== The input ==

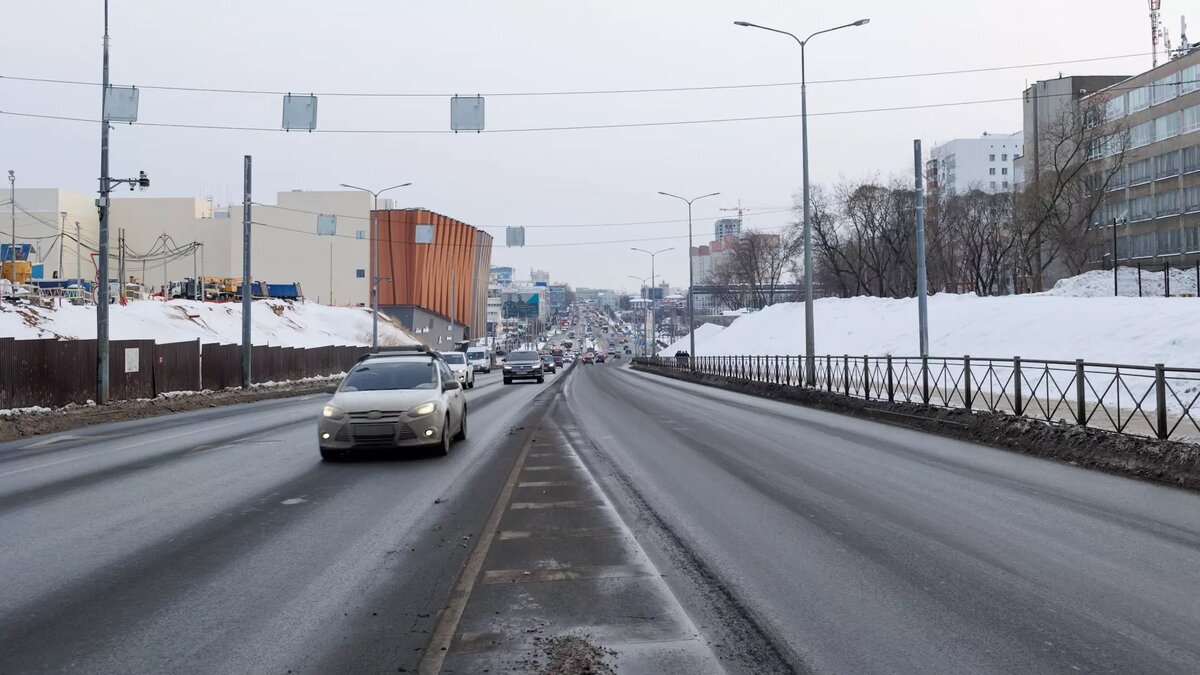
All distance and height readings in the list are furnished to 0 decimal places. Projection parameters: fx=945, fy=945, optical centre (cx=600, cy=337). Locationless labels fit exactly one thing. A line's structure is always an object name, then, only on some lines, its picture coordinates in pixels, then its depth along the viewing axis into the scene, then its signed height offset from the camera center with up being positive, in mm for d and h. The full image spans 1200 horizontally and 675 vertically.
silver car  13336 -767
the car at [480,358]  70875 -164
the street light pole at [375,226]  54775 +12357
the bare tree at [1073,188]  64125 +11467
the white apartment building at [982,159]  159000 +32370
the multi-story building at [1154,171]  67188 +13474
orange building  100250 +9749
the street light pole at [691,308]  61000 +3217
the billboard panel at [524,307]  149375 +7656
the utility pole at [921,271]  24734 +2140
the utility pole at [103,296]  24391 +1657
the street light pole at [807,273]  28469 +2451
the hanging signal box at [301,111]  21953 +5764
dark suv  49344 -613
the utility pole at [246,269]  34469 +3271
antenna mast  113625 +39795
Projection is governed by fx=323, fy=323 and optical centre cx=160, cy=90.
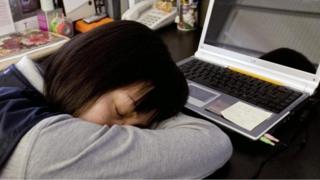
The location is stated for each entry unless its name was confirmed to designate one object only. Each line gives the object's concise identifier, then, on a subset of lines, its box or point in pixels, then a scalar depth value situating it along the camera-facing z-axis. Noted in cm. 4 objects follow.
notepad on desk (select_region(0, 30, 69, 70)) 111
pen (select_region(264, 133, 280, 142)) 68
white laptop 74
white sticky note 70
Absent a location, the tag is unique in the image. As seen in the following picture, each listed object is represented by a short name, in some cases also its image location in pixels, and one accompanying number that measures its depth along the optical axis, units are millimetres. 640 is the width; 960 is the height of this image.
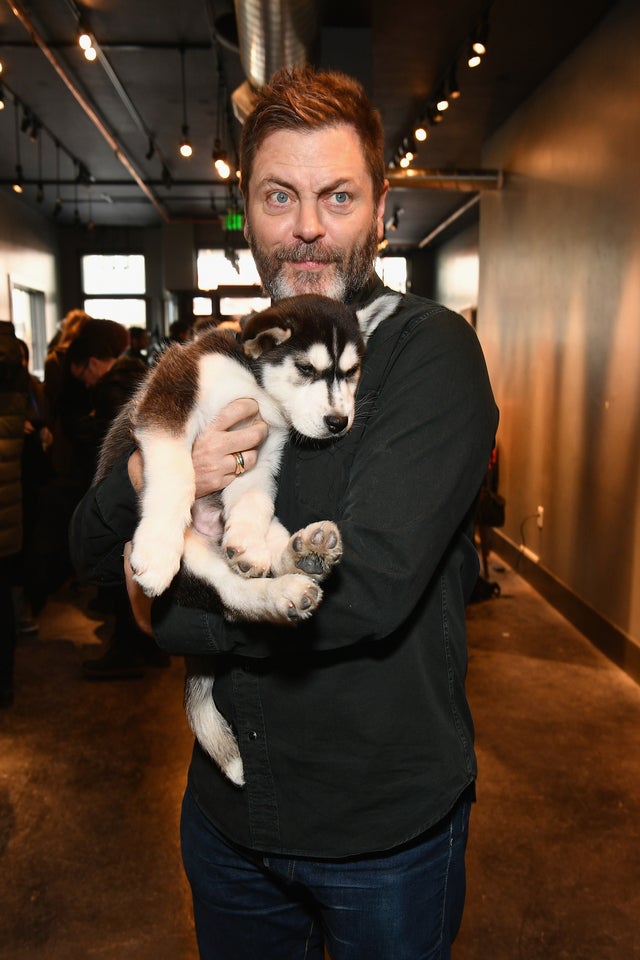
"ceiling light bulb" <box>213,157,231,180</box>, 7504
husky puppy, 1453
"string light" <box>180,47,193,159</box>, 7280
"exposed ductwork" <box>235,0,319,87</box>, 4227
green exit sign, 10495
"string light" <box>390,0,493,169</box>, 5531
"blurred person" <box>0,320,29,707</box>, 4297
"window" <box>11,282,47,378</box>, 13953
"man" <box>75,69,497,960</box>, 1234
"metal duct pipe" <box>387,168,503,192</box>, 8133
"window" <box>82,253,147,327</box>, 16688
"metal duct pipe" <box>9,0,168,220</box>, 5940
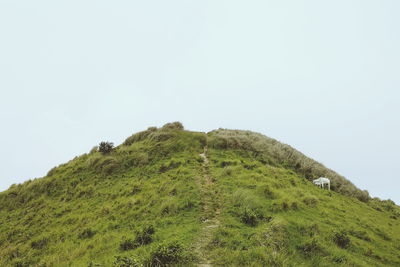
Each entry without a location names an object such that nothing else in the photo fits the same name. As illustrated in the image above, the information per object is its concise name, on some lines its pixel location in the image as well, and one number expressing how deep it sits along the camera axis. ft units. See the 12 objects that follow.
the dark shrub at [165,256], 30.04
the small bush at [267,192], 53.42
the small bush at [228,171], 68.32
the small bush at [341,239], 40.70
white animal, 81.71
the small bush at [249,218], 41.35
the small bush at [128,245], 37.76
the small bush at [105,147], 103.45
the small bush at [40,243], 51.60
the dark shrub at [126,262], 29.63
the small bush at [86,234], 49.18
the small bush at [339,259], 35.14
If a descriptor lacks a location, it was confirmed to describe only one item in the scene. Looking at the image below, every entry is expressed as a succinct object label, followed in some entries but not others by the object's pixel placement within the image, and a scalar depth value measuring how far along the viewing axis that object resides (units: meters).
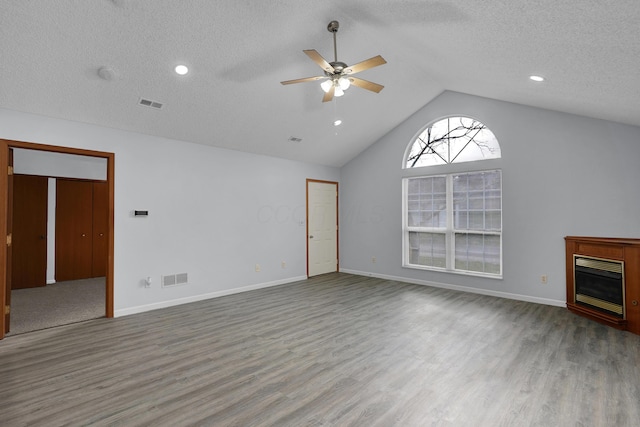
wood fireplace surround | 3.54
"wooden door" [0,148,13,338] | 3.59
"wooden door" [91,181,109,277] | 6.93
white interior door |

===

Write out each line of the data above exactly, starting at the top and finishing with the line containing "the bare tree"; omit the pictures.

• Answer box
All distance and height readings in the list are furnished to 0 decimal places. Projection parameters: fx=945, fy=945, optical centre (cx=600, cy=337). Locationless labels fit exactly one thing. A line's structure is always an object name, then, only on some lines, its picture coordinates in pixels, then its depth along the viewing axis into the scene, then its signed height offset from the camera center with up being positive, in mm for d and h. The full image spans 1200 horizontally and 675 vertically.
silver car  13336 -767
the car at [480,358]  70875 -164
the street light pole at [375,226]  54775 +12357
the bare tree at [1073,188]  64125 +11467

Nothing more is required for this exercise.